Google exec figures pharma could go viral on YouTube--if it tried

Google's healthcare-focused digital marketing team leader David Blair

The champions of digital marketing pounded their chests in dismay earlier this month, when 2013 DTC-spending stats showed online ads on the wane. Down by 14%, and the numbers were pretty paltry to begin with.

No wonder, then, that Google ($GOOG) is lobbying the pharma business on YouTube's behalf.

Drugmakers aren't complete YouTube neophytes; Pfizer ($PFE) famously posted Viagra ads on the online video site. These days, YouTube is featured in new DTC campaigns for Astellas' overactive bladder drug Myrbetriq, Forest Laboratories ($FRX) and Ironwood's ($IRWD) constipation treatment Linzess, and Auxilium's ($AUXL) ED treatment Stendra, among others.

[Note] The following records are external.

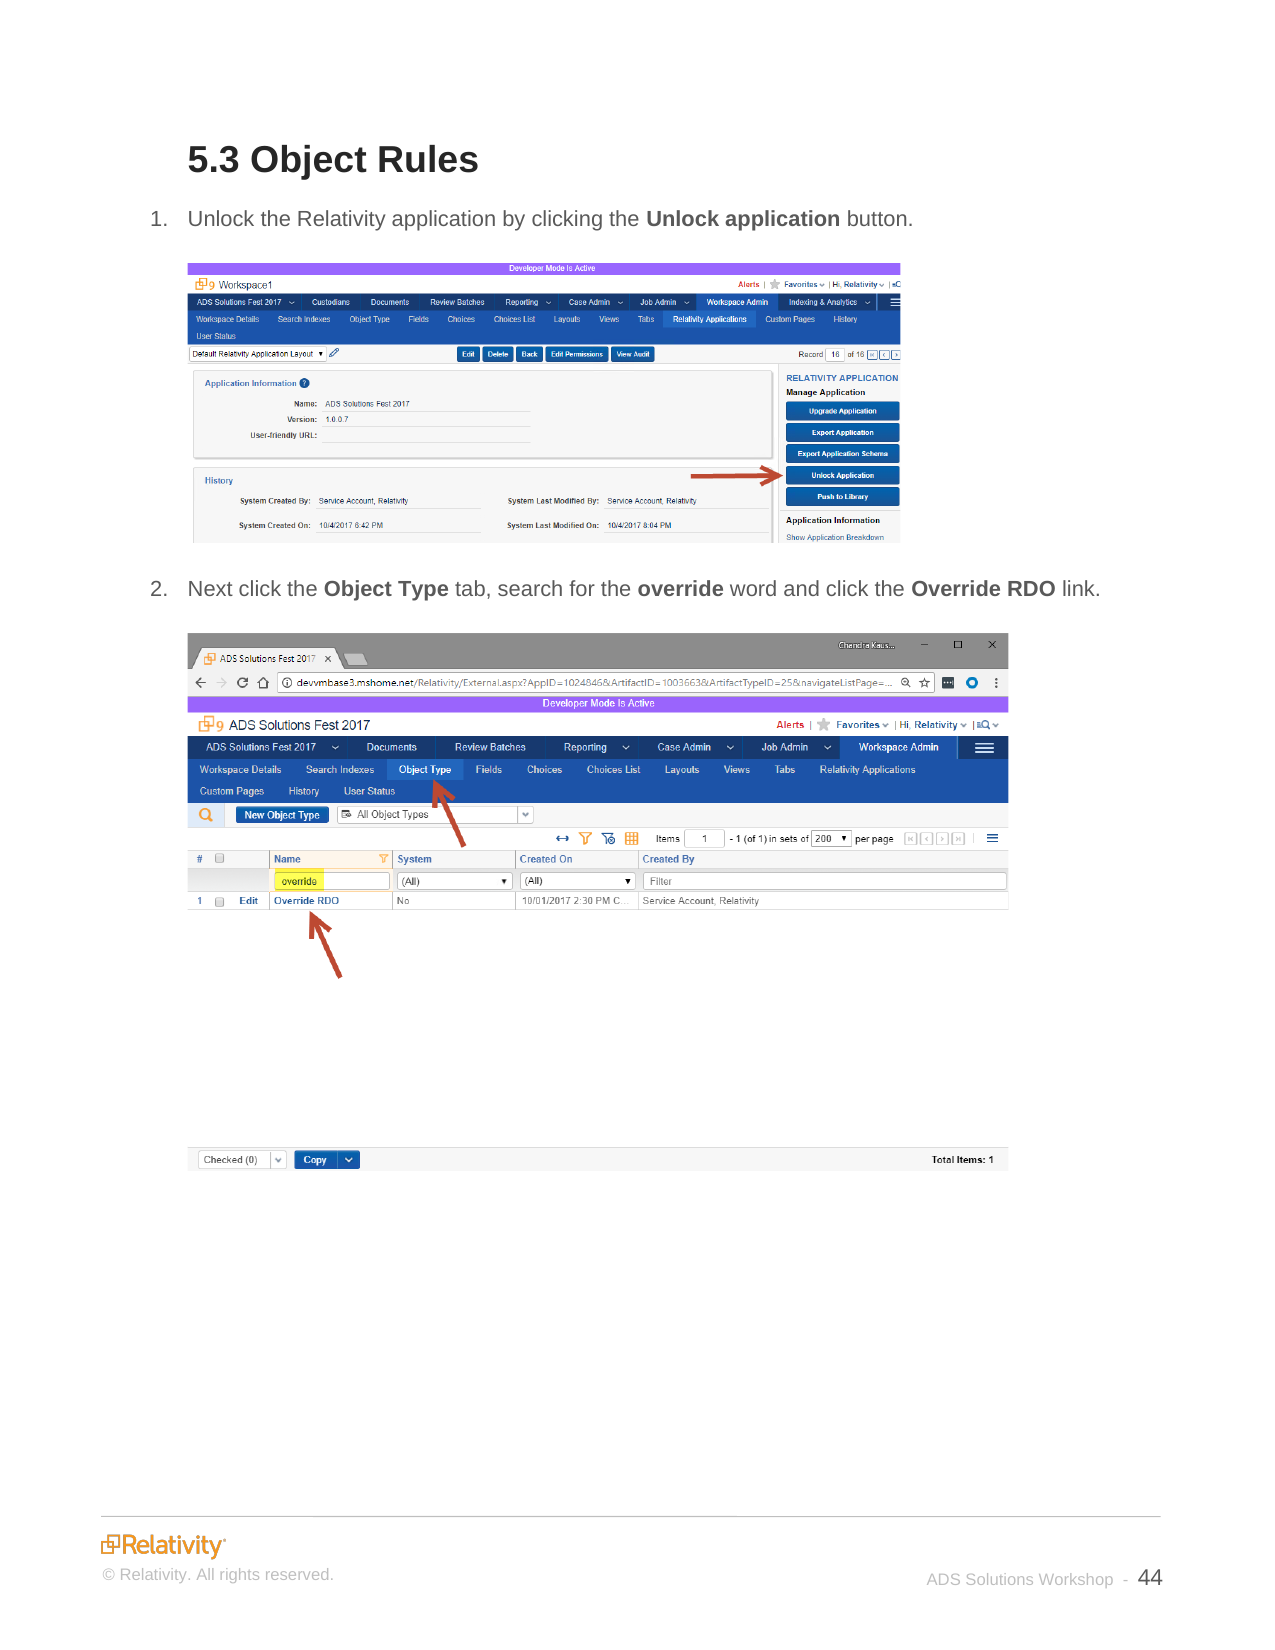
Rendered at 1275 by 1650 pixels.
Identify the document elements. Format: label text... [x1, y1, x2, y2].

list Next click the Object Type tab, search for the override word and click the Override RDO link. [150, 576, 1162, 601]
picture [187, 633, 1009, 1171]
picture [100, 1534, 227, 1560]
list Unlock the Relativity application by clicking the Unlock application button. [150, 206, 1162, 231]
picture [187, 263, 901, 543]
text 5.3 Object Rules [112, 137, 1162, 181]
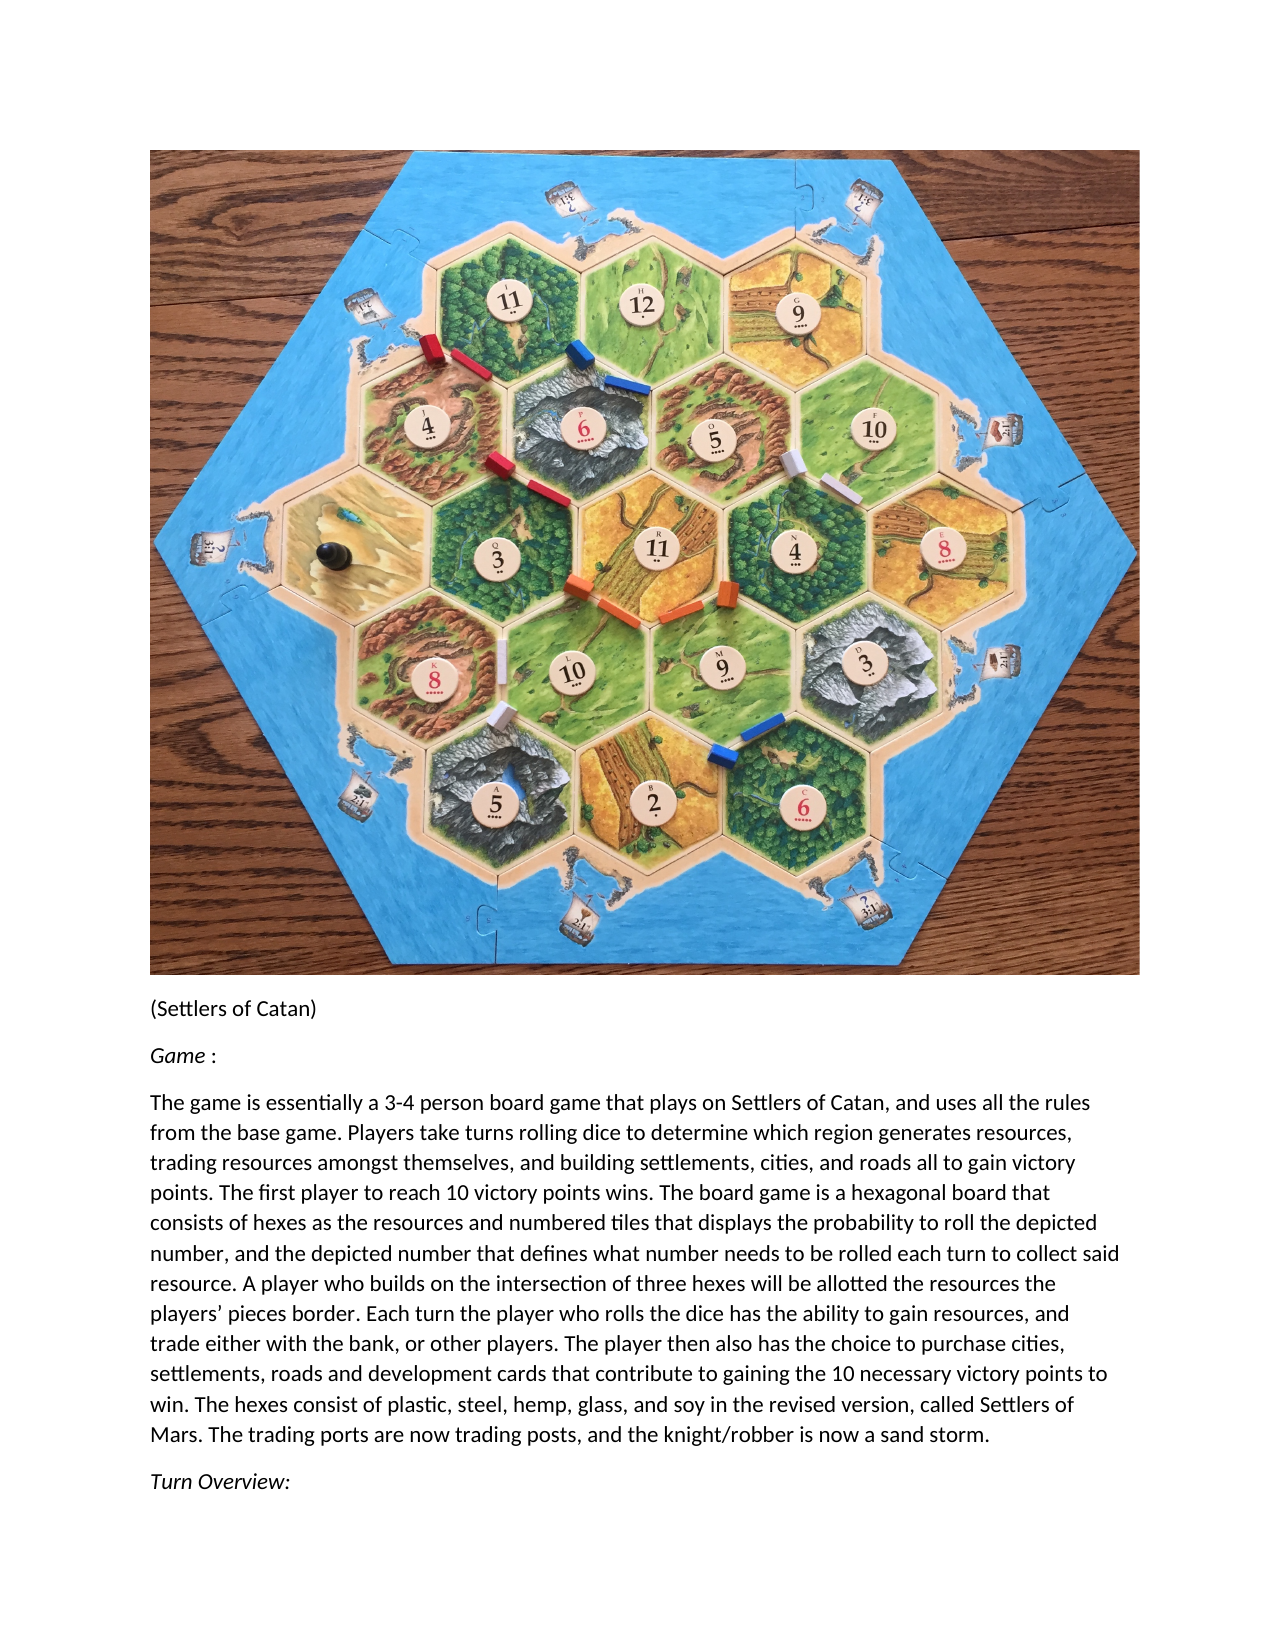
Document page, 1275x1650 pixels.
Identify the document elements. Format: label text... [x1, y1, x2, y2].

picture [150, 150, 1140, 975]
text Game : [150, 1041, 1125, 1069]
text (Settlers of Catan) [150, 994, 1125, 1022]
text The game is essentially a 3-4 person board game that plays on Settlers of Catan, and uses all the rules from the base game. Players take turns rolling dice to determine which region generates resources, trading resources amongst themselves, and building settlements, cities, and roads all to gain victory points. The first player to reach 10 victory points wins. The board game is a hexagonal board that consists of hexes as the resources and numbered tiles that displays the probability to roll the depicted number, and the depicted number that defines what number needs to be rolled each turn to collect said resource. A player who builds on the intersection of three hexes will be allotted the resources the players’ pieces border. Each turn the player who rolls the dice has the ability to gain resources, and trade either with the bank, or other players. The player then also has the choice to purchase cities, settlements, roads and development cards that contribute to gaining the 10 necessary victory points to win. The hexes consist of plastic, steel, hemp, glass, and soy in the revised version, called Settlers of Mars. The trading ports are now trading posts, and the knight/robber is now a sand storm. [150, 1088, 1125, 1448]
text Turn Overview: [150, 1467, 1125, 1495]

But David Blair, who heads up a healthcare-focused digital marketing team at Google, figures pharma can use YouTube a lot more--and to greater effect. As MedCity News reports, online media reached a milestone last fall, when Americans spent more time surfing the Internet than they did watching TV. Plus, television is increasingly fragmented, with more than half of all viewership on very small networks. That may allow precise targeting of audiences, but not a lot of depth.

On YouTube, videos are multiplying like supercharged bacteria, and one-third of viewers do what pharma would like engaged patients to do--they share. Some 700 videos a minute. Plus, YouTube is the second-largest search engine after Google, Blair said at a recent Eye for Pharma conference.

As an enticement, Blair held out that "Real Beauty" video from Unilever's Dove brand, which went viral and has now been viewed 62.7 million times. It triggered an emotional response--something pharma might achieve with a disease-awareness video or a wellness campaign.

Easier said than done, of course. As MedCity points out, pharma marketers have to figure out how to attract the first viewers to their YouTube offerings. No one can share a video if they haven't seen it. Plus, YouTube has to be part of a well-considered digital marketing effort. And persistent social media worries have some drugmakers hamstrung online.